Stanton, who in addition to being a town councilperson, also heads the Indian Lake Planning Committee, which seeks to revitalize the town. She told Planning Board members, “I am extremely interested in attracting businesses to town. I am here to appeal to you to look at the ordinance for ways that might help realize our potential.”

The rules and regulations preventing a veterinarian business go back to when the town came up with a land use plan that was approved by the APA back in the 1970s. Since then there have been a few minor revisions, but none considered the oddity of preventing veterinarian clinics and kennels from applying for a conditional use permit.

The board agreed it might be time to form a committee to look at updates and revisions to the land use code.

The APA, which oversees zoning in the Adirondack Park, has no objections to veterinarian clinics or kennels.


In February Dennis DeLong of Shallow River Logworks, Middleburg, Pa., came before the board seeking some direction on plans he has to develop land he owns between Chamberlain Road and Lake Abanakee, bordering property owned by members of the Virgil family.

DeLong, a builder of custom log homes, told the board the plan as currently conceived would include six buildable lots, plus one vacant lot to be held in common by a homeowners association.

The board was in favor of his plan, but warned its chief concern would be the access road. It is little more than an eight-foot wide driveway, about 2,900 feet long from the road to the lake, that would need to be widened and improved to accommodate emergency vehicles.

A problem beyond the board’s authority is the numerous wetlands on the property. On this issue, the board advised DeLong to check with the APA on how to mitigate that problem.
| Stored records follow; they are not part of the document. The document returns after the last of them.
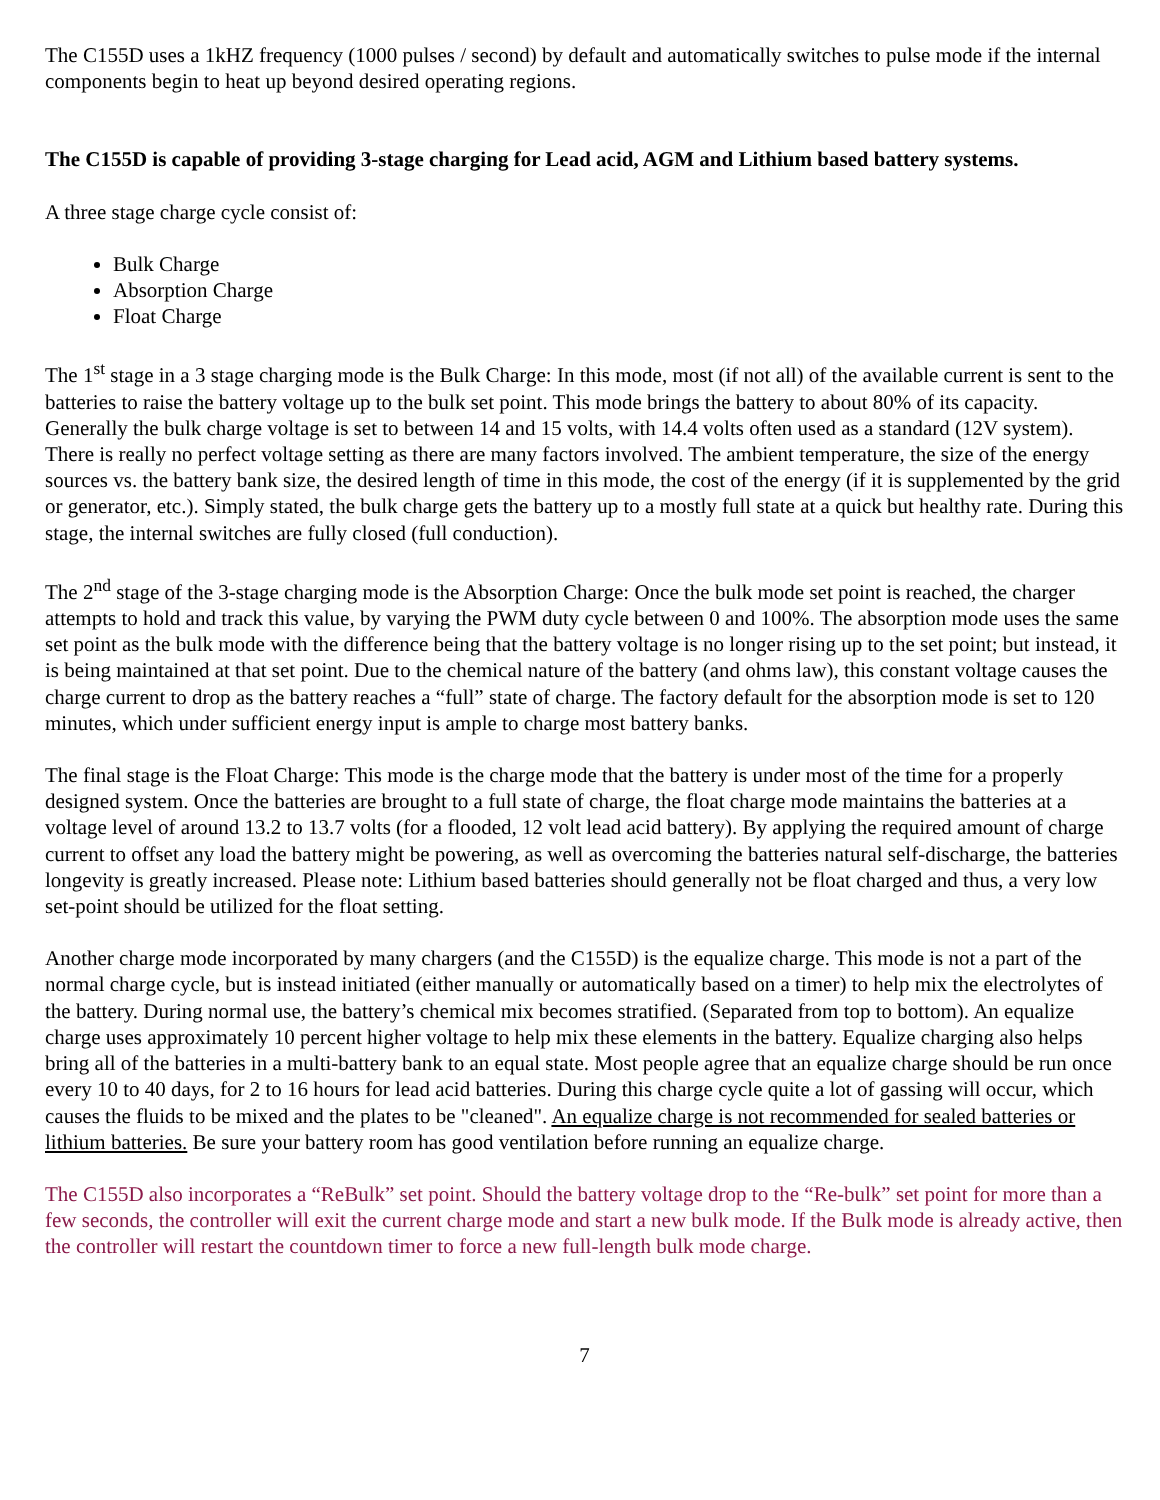The C155D uses a 1kHZ frequency (1000 pulses / second) by default and automatically switches to pulse mode if the internal components begin to heat up beyond desired operating regions.
The C155D is capable of providing 3-stage charging for Lead acid, AGM and Lithium based battery systems.
A three stage charge cycle consist of:
Bulk Charge
Absorption Charge
Float Charge
The 1<sup>st</sup> stage in a 3 stage charging mode is the Bulk Charge: In this mode, most (if not all) of the available current is sent to the batteries to raise the battery voltage up to the bulk set point. This mode brings the battery to about 80% of its capacity. Generally the bulk charge voltage is set to between 14 and 15 volts, with 14.4 volts often used as a standard (12V system). There is really no perfect voltage setting as there are many factors involved. The ambient temperature, the size of the energy sources vs. the battery bank size, the desired length of time in this mode, the cost of the energy (if it is supplemented by the grid or generator, etc.). Simply stated, the bulk charge gets the battery up to a mostly full state at a quick but healthy rate. During this stage, the internal switches are fully closed (full conduction).
The 2<sup>nd</sup> stage of the 3-stage charging mode is the Absorption Charge: Once the bulk mode set point is reached, the charger attempts to hold and track this value, by varying the PWM duty cycle between 0 and 100%. The absorption mode uses the same set point as the bulk mode with the difference being that the battery voltage is no longer rising up to the set point; but instead, it is being maintained at that set point. Due to the chemical nature of the battery (and ohms law), this constant voltage causes the charge current to drop as the battery reaches a “full” state of charge. The factory default for the absorption mode is set to 120 minutes, which under sufficient energy input is ample to charge most battery banks.
The final stage is the Float Charge: This mode is the charge mode that the battery is under most of the time for a properly designed system. Once the batteries are brought to a full state of charge, the float charge mode maintains the batteries at a voltage level of around 13.2 to 13.7 volts (for a flooded, 12 volt lead acid battery). By applying the required amount of charge current to offset any load the battery might be powering, as well as overcoming the batteries natural self-discharge, the batteries longevity is greatly increased. Please note: Lithium based batteries should generally not be float charged and thus, a very low set-point should be utilized for the float setting.
Another charge mode incorporated by many chargers (and the C155D) is the equalize charge. This mode is not a part of the normal charge cycle, but is instead initiated (either manually or automatically based on a timer) to help mix the electrolytes of the battery. During normal use, the battery’s chemical mix becomes stratified. (Separated from top to bottom). An equalize charge uses approximately 10 percent higher voltage to help mix these elements in the battery. Equalize charging also helps bring all of the batteries in a multi-battery bank to an equal state. Most people agree that an equalize charge should be run once every 10 to 40 days, for 2 to 16 hours for lead acid batteries. During this charge cycle quite a lot of gassing will occur, which causes the fluids to be mixed and the plates to be "cleaned". An equalize charge is not recommended for sealed batteries or lithium batteries. Be sure your battery room has good ventilation before running an equalize charge.
The C155D also incorporates a “ReBulk” set point. Should the battery voltage drop to the “Re-bulk” set point for more than a few seconds, the controller will exit the current charge mode and start a new bulk mode. If the Bulk mode is already active, then the controller will restart the countdown timer to force a new full-length bulk mode charge.
7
DeLong did, and returned to the Planning Board Nov. 6 to request a waiver from the 50-foot width required for a road, a compromise that would bring it down to a 16-foot wide surface with two-foot wide shoulders on both sides of the road.

Delong said the APA had inspected the wetlands and would prefer an eight-foot wide road through them, but is willing to accept Indian Lake Volunteer Fire Department’s recommendation that the road be at least 16 feet wide for the safe passage of emergency vehicles.

After some discussion, the board passed a resolution granting the request but with the following conditions: there be a 50-foot wide right-of-way maintained to allow for possible future development that might require a wider road; there be pull-offs every 500 feet to allow for snow to be piled; and at least two 15 mph speed limit signs be posted.


John Starling, owner of Blueline Inc., a bus garage behind Community Bank, has applied for a conditional use permit that would allow him to use the garage as a automotive repair garage and a NYS Inspection Station.

Currently the garage is used only for the repair and inspection of his Blueline buses.

The board agreed his application is complete and scheduled a public hearing on it for its next meeting Wednesday, Dec. 4, starting at 7 p.m. in Town Hall.